London to Brighton - July 2021
This ride was one of our best. Full of all the things that make these adventures such fun, and none of the bad things.
We soaked up the party atmosphere on the South Bank before the safety briefing, then 50 of us rolled out towards the south coast on the stroke of midnight. First timers wondering what they’d let themselves in for, old-timers full of anticipation of the adventure to come. Normally we’d have quite a few more riders, but we were limited to a maximum of 50 due to the social distancing requirements at our half way stop. Road bikes, touring bikes, hybrids, an e-bike and a fair few Bromptons were all there. No tandems, fixies, recumbents, or BMX bikes this time. Although we’ve had them all in the past.
Clapham and Tooting were as lively as always, and before long we were climbing the atmospheric Farthing Down for a re-group and to admire the brilliant views back over London. The cows could be heard but not seen. Then we were freewheeling off the North Downs with Gatwick glowing eerily in the distance. And before we knew it we’d arrived at our half way stop at the scout hut in Burstow where the very kind volunteers had got up in the middle of the night to serve us sandwiches, cake and tea and coffee. The weather was so mild, quite a few of us sat outside for an hour or so enjoying the company and the sheer originality of an overnight bike ride. Max, the scout leader, told us the funds raised on the night are being used by the scouts to install new cycle racks at the hall to encourage the children to cycle to their activities. How appropriate is that!

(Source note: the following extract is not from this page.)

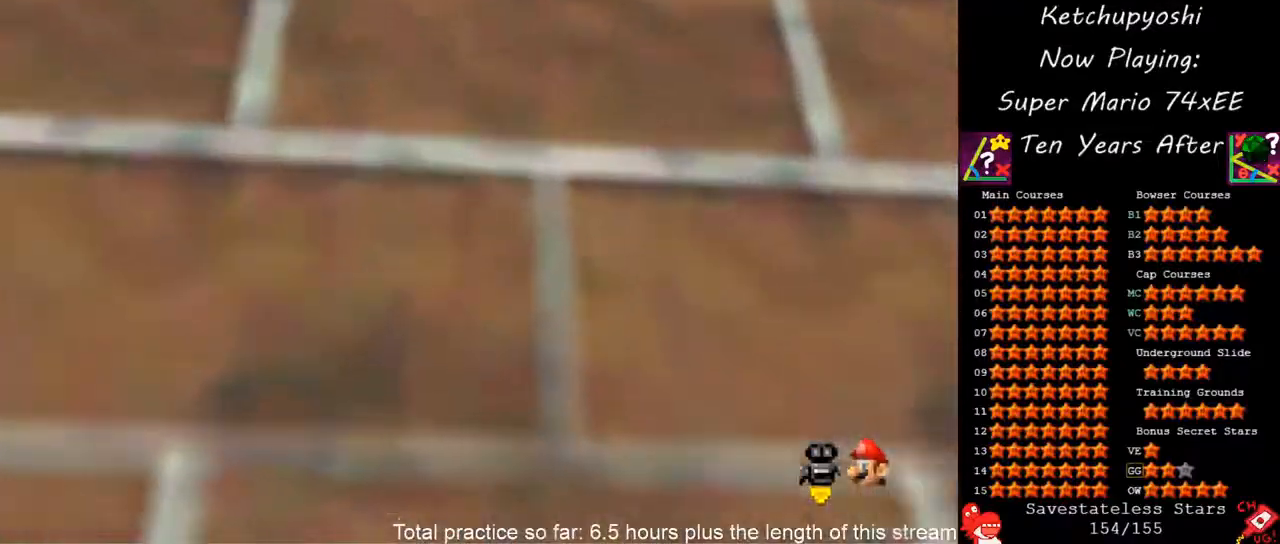
{"dt_ms": 500, "buttons": ["C_UP"], "left_stick": "center", "events": [[33, "left_stick", "center"], [200, "A", "down"], [333, "A", "up"], [500, "C_UP", "down"]]}
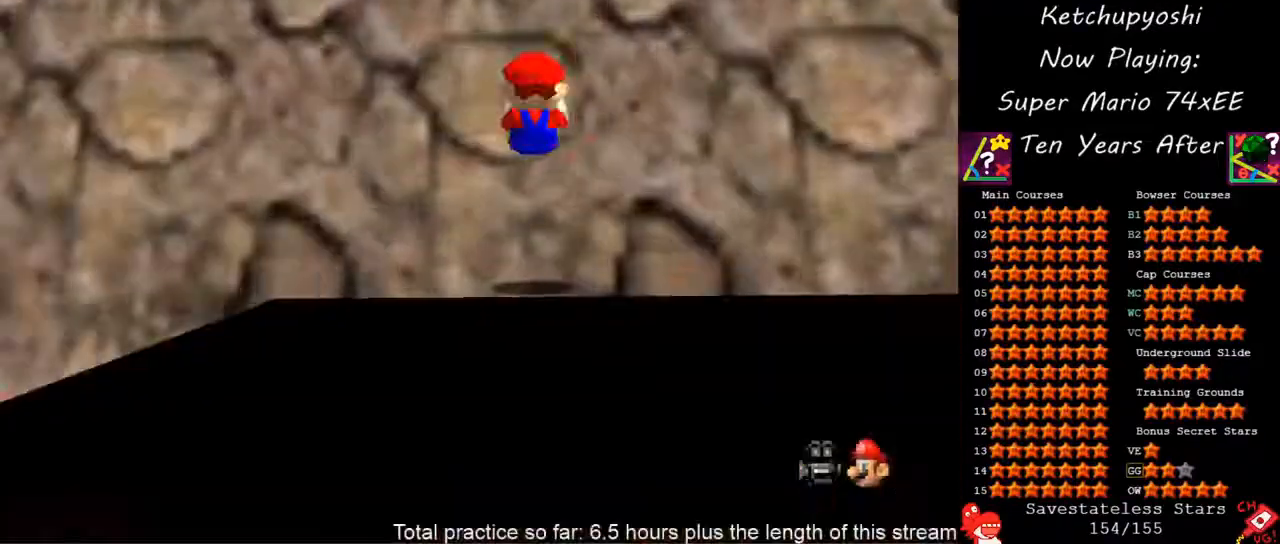
{"dt_ms": 500, "buttons": [], "left_stick": "down-right", "events": [[67, "C_UP", "up"], [100, "C_DOWN", "down"], [100, "C_RIGHT", "down"], [217, "C_DOWN", "up"], [217, "C_RIGHT", "up"], [217, "left_stick", "right"], [383, "left_stick", "down-right"]]}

Suitably refreshed we set off for the second half, with an entirely new route for 2021 taking in some superb country lanes, regrouping from time to time for a little break and to allow the slower riders to catch up. The countryside was beginning to come alive with the sounds of nature rising from its slumber. Dawn broke over the rolling misty fields and all of a sudden there were cyclists stopping everywhere to capture the moment on their phones and cameras so they could share the experience with their nearest and dearest. It was an awe inspiring moment making you realise just how stunning the Sussex countryside is, especially when you have it to yourself. ‘Normal’ people still being in bed.
And then we were there. The iconic Ditchling Beacon. The stuff of legends. Off we went. On our own, or in ones and twos encouraging each other as we ascended the legendary hill. Upwards, then up some more. Would it ever end? “Look out for the horses sign as that’s when you’re almost there” the old timers advised.
Phew, made it! The Beacon is one of those climbs that pays back with amazing views down to the sea and back over the sleeping Weald. The only disappointment this year was that there were no kites circling above us, calling each other as we pedalled our way up. No ice cream van at the top this year either, just a bunch of triumphant cyclists congratulating each other and encouraging those pushing up the final few meters.
And that was it. A swoop down to the pier - trying to trigger the speed camera on the descent - for photos, and then a gentle mile or so to the Wetherspoons at the Marina, arriving as they flung the doors open at 8.00am, where well earned breakfasts were devoured in the sunshine. Some stayed to ‘rehydrate’, others made their way directly to the station for the journey home. And a few hardy souls ate their breakfasts before turning their bikes around to start pedalling back to London.
A brilliant night and a wonderful adventure. Old friends reunited, new friends made. Fabulous memories.
Big thanks to our ride leader Adrian, the waymarkers, and the Tail End Charlies - although on this occasion their services were not needed as there was not a single mechanical or puncture to attend to.
Definitely a night to remember, summed up in the words of Ashwani, who was riding with us for the first time:
"Absolutely loved it. Very well organized and paced. Will be joining for more in the coming months".